▸ **AUFGABENSTELLUNG**
Fasse bitte den Absatz des Auszugs, der mit „Zwei Jahre nach der Tat“ beginnt, als kurze Stichpunktliste zusammen und behalte dabei seine wesentlichen Fakten bei.
━━━ ABGEDRUCKTER AUSZUG ━━━
Nach den Feststellungen des Landgerichts kam der Angeklagte 1998 im Alter von 19 Jahren aus dem Kosovo allein nach Deutschland und stellte Asylantrag. Er konsumierte mit vielen Unterbrechungen von 1998 bis etwa 2000 "keine großen Mengen" Heroin. Die verfahrensgegenständliche Tat beging er am 30. August 1999 mit zwei albanischen Mittätern, die ihn "dazu verführt hatten". Bei der Tat stand er nicht unter Drogen. Zusammen mit seinen Mittätern überfiel er eine Tankstelle. Dabei bedrohten sie den Tankwart mit einer Scheinwaffe, die sie ihm in Gesichtshöhe entgegenhielten. Als der Angeklagte das Geld aus der gewaltsam aufgebrochenen Kasse entnahm, verletzte er sich am Finger und hinterließ eine Blutspur. Die Täter erbeuteten 1.500 DM. Dem Angeklagten war nicht zu widerlegen, daß er von der Beute keinen Anteil erhielt.

Zwei Jahre nach der Tat, im Jahr 2001, ging der Angeklagte in sein Heimatland zurück. Seine Freundin, die er in Deutschland kennengelernt hatte, folgte ihm. Das Paar heiratete im November 2001 im Kosovo. Zunächst kehrte die Ehefrau, dann der Angeklagte im Mai 2002 nach Deutschland zurück. Nach der Heirat ließ er sich Codein verschreiben; er nimmt derzeit keine Drogen mehr. Der Angeklagte hatte nach der Rückkehr nur kurzfristige Arbeitsverhältnisse in Deutschland und war auf finanzielle Zuwendungen seiner Schwiegereltern angewiesen. Seine Ehefrau hat teilweise auch ihre Eltern bestohlen. Ca. das letzte halbe Jahr vor der Inhaftierung des Angeklagten im September 2003 lebte er von Sozialhilfe.
━━━ GEGEBENES MATERIAL ━━━
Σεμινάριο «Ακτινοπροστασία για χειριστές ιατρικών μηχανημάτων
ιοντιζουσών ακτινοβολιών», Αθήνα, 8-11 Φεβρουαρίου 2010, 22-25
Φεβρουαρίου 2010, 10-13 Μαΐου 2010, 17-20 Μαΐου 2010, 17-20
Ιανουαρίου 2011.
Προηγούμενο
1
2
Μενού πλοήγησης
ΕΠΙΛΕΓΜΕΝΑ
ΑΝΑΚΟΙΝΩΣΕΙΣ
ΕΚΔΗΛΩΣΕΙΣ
━━━
▸ **MUSTERLÖSUNG**
- 2001, zwei Jahre nach der Tat: Rückkehr des Angeklagten ins Heimatland
- Seine in Deutschland kennengelernte Freundin folgt ihm.
- November 2001: Heirat im Kosovo
- Rückkehr nach Deutschland: zuerst die Ehefrau, im Mai 2002 dann der Angeklagte
- Nach der Heirat lässt er sich Codein verschreiben; derzeit nimmt er keine Drogen mehr.
- Danach nur kurzfristige Arbeitsverhältnisse, Abhängigkeit von finanziellen Zuwendungen der Schwiegereltern
- Die Ehefrau bestiehlt teilweise ihre Eltern.
- Etwa das letzte halbe Jahr vor der Inhaftierung im September 2003 lebt er von Sozialhilfe.